課題: 以下のホンジュラス大統領選挙の再集計に関する記事について、最後の文に続けて書いてください。

本文:
================================

この再集計は開票プロセスにおける不規則性を解消し、接戦状態の票差によって生じている膠着状態を打開することを目的としている。
2025年11月30日/ホンジュラス、首都テグシガルパの投票所(ロイター通信)

中米ホンジュラスで11月30日に行われた大統領選挙について、12月11日時点で結果が確定せず、選挙管理当局は不一致のある票の検証と再集計作業を進める「特別再集計」を12月12日から開始する見込みである。

この再集計は開票プロセスにおける不規則性を解消し、接戦状態の票差によって生じている膠着状態を打開することを目的としている。

選挙管理委員会の広報担当は地元ラジオ局のインタビューで、「12日金曜日から再集計作業を開始できる可能性がある」と語った。開票率99%超の時点で、トランプ(Donald Trump)米大統領の支持を受ける右派の国民党ナスリ・アスフラ(Nasry Asfura)氏の得票率は40%、中道のナスララ(Salvador Nasralla)氏は39%、両者の差は約4万2000票となっている。

================================

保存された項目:
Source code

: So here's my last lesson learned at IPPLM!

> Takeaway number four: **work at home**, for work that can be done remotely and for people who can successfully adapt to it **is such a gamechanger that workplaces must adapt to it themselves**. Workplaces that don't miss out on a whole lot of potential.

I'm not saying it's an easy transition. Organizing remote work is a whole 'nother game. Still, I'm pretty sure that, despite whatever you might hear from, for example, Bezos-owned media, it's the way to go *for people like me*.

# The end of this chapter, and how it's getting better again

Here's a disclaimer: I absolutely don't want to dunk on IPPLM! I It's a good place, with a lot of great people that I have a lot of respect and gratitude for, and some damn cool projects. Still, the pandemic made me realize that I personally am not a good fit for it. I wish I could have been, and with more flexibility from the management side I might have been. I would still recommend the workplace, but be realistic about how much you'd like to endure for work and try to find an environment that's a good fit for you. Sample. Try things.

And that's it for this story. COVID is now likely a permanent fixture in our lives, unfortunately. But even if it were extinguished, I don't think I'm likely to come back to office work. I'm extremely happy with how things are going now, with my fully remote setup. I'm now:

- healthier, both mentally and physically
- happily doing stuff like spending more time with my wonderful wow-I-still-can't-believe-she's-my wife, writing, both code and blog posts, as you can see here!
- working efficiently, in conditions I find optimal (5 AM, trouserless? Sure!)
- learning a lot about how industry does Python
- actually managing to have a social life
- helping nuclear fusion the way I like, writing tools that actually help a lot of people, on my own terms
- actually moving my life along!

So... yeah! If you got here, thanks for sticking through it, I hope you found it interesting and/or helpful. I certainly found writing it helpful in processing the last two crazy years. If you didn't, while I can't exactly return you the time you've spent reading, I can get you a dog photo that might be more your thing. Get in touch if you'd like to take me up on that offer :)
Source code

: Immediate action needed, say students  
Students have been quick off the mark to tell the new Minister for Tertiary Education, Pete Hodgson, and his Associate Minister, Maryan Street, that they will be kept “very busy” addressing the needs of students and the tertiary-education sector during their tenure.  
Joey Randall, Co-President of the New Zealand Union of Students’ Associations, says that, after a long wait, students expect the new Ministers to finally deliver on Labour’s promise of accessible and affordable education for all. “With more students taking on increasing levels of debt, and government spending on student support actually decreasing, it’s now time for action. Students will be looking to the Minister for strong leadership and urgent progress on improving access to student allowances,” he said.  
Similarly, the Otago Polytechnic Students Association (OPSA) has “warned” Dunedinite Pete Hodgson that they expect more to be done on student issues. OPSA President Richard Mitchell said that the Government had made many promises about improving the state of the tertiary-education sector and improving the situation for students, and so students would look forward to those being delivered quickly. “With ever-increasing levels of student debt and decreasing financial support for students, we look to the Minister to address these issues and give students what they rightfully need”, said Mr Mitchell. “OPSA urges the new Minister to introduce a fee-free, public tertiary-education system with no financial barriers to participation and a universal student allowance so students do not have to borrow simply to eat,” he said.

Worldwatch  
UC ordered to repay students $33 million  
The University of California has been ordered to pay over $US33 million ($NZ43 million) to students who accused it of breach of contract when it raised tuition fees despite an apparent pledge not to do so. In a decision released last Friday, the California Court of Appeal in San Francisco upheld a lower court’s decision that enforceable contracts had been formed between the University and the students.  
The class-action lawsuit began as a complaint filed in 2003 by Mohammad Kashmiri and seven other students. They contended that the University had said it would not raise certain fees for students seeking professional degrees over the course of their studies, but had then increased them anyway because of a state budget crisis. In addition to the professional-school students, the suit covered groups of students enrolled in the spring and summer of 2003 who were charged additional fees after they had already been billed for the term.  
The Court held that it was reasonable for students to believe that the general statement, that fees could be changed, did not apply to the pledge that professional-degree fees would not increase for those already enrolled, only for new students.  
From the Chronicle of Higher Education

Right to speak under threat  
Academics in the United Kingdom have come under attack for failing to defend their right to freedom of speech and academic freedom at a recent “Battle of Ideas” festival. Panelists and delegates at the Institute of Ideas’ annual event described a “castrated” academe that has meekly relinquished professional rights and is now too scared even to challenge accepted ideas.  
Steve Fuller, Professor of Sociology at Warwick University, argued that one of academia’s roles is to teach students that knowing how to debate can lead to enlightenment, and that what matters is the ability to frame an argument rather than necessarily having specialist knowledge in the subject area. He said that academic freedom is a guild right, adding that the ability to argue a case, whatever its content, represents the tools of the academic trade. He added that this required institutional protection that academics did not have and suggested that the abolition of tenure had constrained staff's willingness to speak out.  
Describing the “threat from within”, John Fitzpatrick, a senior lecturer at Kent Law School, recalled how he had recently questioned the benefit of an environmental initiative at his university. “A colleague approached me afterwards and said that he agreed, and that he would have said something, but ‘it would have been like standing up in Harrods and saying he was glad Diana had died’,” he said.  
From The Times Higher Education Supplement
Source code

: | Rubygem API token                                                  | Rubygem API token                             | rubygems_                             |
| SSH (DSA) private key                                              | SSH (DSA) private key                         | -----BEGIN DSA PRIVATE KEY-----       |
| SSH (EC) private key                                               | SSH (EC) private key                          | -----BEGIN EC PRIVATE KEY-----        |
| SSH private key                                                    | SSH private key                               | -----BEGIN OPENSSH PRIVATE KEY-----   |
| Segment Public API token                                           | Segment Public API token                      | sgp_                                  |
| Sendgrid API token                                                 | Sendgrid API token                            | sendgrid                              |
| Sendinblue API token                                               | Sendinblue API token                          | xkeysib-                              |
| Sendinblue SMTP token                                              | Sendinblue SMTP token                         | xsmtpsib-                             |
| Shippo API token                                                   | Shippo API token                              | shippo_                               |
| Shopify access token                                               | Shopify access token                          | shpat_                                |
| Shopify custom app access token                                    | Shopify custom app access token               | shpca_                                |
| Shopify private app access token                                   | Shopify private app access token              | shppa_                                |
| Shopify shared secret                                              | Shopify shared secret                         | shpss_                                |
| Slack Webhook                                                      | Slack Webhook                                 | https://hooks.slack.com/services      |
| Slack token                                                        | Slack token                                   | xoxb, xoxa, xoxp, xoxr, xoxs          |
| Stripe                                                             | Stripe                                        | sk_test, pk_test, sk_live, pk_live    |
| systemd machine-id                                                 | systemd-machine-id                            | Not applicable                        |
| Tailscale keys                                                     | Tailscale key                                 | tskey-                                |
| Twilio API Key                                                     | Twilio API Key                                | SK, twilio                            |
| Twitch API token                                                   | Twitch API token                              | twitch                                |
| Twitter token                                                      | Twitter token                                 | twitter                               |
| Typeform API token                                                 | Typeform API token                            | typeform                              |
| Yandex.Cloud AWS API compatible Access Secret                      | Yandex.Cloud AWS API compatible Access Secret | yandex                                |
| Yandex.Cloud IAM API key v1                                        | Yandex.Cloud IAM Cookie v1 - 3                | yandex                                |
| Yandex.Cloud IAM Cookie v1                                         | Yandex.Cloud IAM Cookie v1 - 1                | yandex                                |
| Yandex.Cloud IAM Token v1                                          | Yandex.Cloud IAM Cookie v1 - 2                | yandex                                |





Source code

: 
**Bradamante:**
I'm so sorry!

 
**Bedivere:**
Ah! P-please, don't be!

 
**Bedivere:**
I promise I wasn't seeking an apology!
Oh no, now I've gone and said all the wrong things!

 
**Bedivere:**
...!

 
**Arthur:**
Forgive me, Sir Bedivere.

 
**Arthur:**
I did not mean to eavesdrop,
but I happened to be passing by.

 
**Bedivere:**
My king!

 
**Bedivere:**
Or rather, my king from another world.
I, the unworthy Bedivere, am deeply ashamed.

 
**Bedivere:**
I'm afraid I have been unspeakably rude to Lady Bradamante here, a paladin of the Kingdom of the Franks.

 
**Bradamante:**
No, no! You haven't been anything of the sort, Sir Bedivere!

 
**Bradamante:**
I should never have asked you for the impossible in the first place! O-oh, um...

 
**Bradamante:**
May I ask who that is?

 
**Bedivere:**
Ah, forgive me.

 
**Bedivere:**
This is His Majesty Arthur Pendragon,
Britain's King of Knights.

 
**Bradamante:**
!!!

================================

解答:
左派の与党・自由復興党(LIBRE)のリキシ・モンカダ(Rixi Moncada)前国防相は20%、逆転の可能性はほぼゼロである。

問題となっているのは、およそ15%の票に矛盾や不一致が見つかった点で、この部分には選挙結果を左右するだけの票が含まれているとみられている。広報担当は「特別再集計の検証結果を3日以内に公表できると期待している」と語った。

この特別再集計の実施決定は、ホンジュラス国内での政局不安を受けた動きでもある。議会の常設委員会は10日、強い疑念を理由として選挙結果の承認を拒否する意向を表明した。議会側は選挙プロセスが信頼できないとし、トランプ氏による干渉の影響を指摘、「選挙クーデター」と断じる批判も出ている。

また、現職のカストロ(Xiomara Castro)大統領やナスララ氏も開票過程での不正やシステムトラブルを訴え、結果の透明性に懸念を表明。これに対して米国政府は開票状況を注視しており、不規則性があれば迅速かつ断固とした対応(制裁)を取ると警告している。

今回の特別再集計では矛盾が見られた票の再検証が行われ、投票箱ごとに改めて票を数え直す作業が進められる見込みである。このプロセスは各政党代表、国際観察団、検査会社代表などを含む特別検証委員会によって監視されるとみられる。作業は休まず継続して行われ、検証・再集計が完了し次第、正式な選挙結果が発表される予定である。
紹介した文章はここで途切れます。